There is a ‘never return’ element for wonderworlds – but it is not that you will be trapped in wonderworld forever; it is that you will bring wonderworld with you forever. When the journey concludes, the character finds a new way of seeing, a wonderworld way of seeing reality; the character can walk in any realm and carry the wonder with them. The way they see has changed, and it can’t go back to before. Banana Yoshimoto’s characters go on strange journeys – and when they return, they see the gentle moon and the soft clouded sky and the sparkling city lights drawing near to them. Outside wonderland, they see wonderland. 

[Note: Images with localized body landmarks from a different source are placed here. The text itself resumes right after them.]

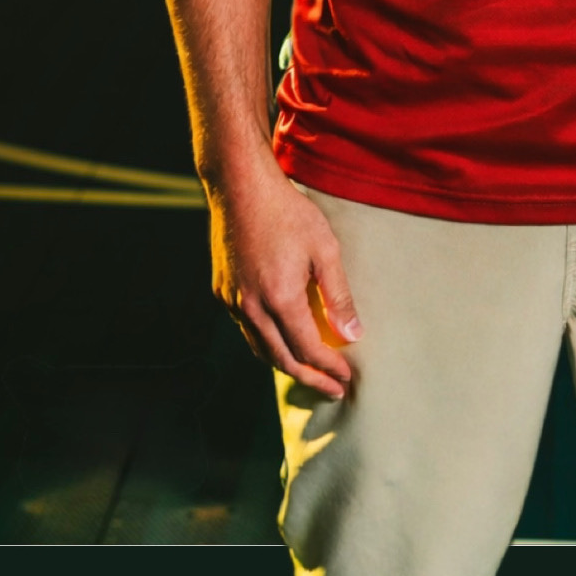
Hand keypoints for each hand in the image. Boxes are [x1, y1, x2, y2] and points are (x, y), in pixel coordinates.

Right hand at [206, 155, 361, 397]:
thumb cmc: (288, 212)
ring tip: (310, 372)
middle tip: (332, 389)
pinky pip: (246, 329)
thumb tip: (353, 333)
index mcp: (280, 298)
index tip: (347, 377)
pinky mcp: (222, 290)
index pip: (307, 349)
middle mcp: (251, 307)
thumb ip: (338, 294)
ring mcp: (232, 300)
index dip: (328, 368)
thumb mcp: (325, 248)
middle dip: (309, 378)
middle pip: (281, 359)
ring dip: (286, 364)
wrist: (241, 186)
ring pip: (259, 348)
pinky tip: (281, 339)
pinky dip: (266, 343)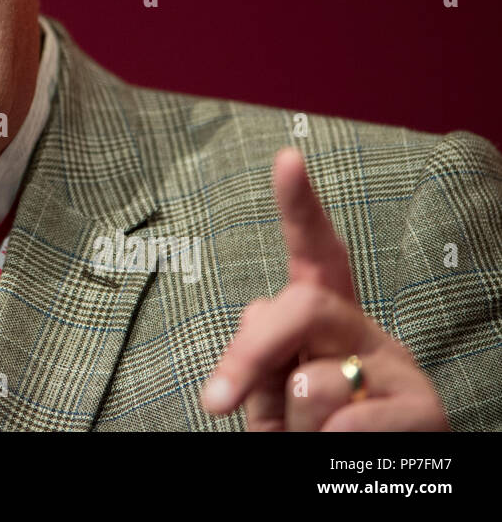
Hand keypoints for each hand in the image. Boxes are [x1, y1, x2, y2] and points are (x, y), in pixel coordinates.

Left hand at [200, 147, 448, 429]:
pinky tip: (343, 455)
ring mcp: (401, 367)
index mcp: (326, 320)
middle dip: (249, 353)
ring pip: (314, 382)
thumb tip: (256, 324)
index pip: (315, 253)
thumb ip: (262, 356)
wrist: (368, 484)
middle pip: (299, 307)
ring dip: (291, 424)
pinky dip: (322, 450)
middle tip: (215, 402)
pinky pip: (342, 424)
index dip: (300, 205)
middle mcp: (367, 330)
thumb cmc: (307, 433)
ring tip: (313, 439)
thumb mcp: (271, 393)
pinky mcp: (427, 410)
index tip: (286, 158)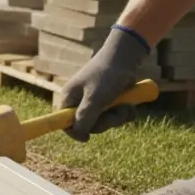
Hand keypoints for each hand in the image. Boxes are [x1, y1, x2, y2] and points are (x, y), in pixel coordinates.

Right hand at [55, 25, 151, 141]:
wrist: (126, 57)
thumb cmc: (107, 75)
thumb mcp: (95, 98)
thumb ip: (85, 117)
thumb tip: (78, 134)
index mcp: (70, 98)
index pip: (65, 123)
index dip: (75, 132)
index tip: (87, 138)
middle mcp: (81, 101)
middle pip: (89, 126)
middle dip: (106, 122)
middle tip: (115, 112)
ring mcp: (96, 102)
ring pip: (106, 122)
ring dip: (119, 117)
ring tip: (126, 105)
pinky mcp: (110, 101)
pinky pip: (116, 116)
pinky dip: (125, 112)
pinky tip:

And that, perhaps, is where the intimacy power of wonderworld lies. For these journeys show us something startling – they do something startling in us. When we look up from the pages of a wonderworld story, we see the world around us anew. The wonderworld is in us – even after The End, the wonderworlds don’t leave. And the stories have shown us doorways profound and mundane: dreams and My Neighbour Totoro and books and sunsets and beautiful songs. 

After walking through wonderworld, walking alongside a beloved character, the way we see changes. The world around us conspires – and if downstairs can conspire for ill, here-and-next-door can conspire for good. All the fragments of our personal selves, seen in the wonderworld way, reveal themselves to be one party after all – one united, integrated community that cleaves together, not apart. And even when the world seems absurd, that very absurdity blasts out a bubble of space around us, a space of agency where we have the freedom to laugh, to wax poetic, to break every mask of manners that the non-wondrous world foists upon us. The freedom to choose, and the freedom to live.

The world is large and strange and the turning wheel of fate is too big for our two hands to turn it – but in the wonderworld way of seeing, joy and dignity and hope are possible even as that burning wheel turns, even as the anguish of the underworld rears its desiccated sneering mask and reaches out to snare us. For after a trip through wonderworld, after walking alongside this character who has become dear to us, this character who has shown us how to be brave, how to climb with courage into darknesses and stand up to tyrants, we take heart even as the fog of underworld mists around us, seeking to suffocate and cloy – for the eyes of wonderworld see through the cloying fog the curious glitter of doorways that the underworld tries to hide.

But we can see them now – we can always see them. And we know what to do with doorways.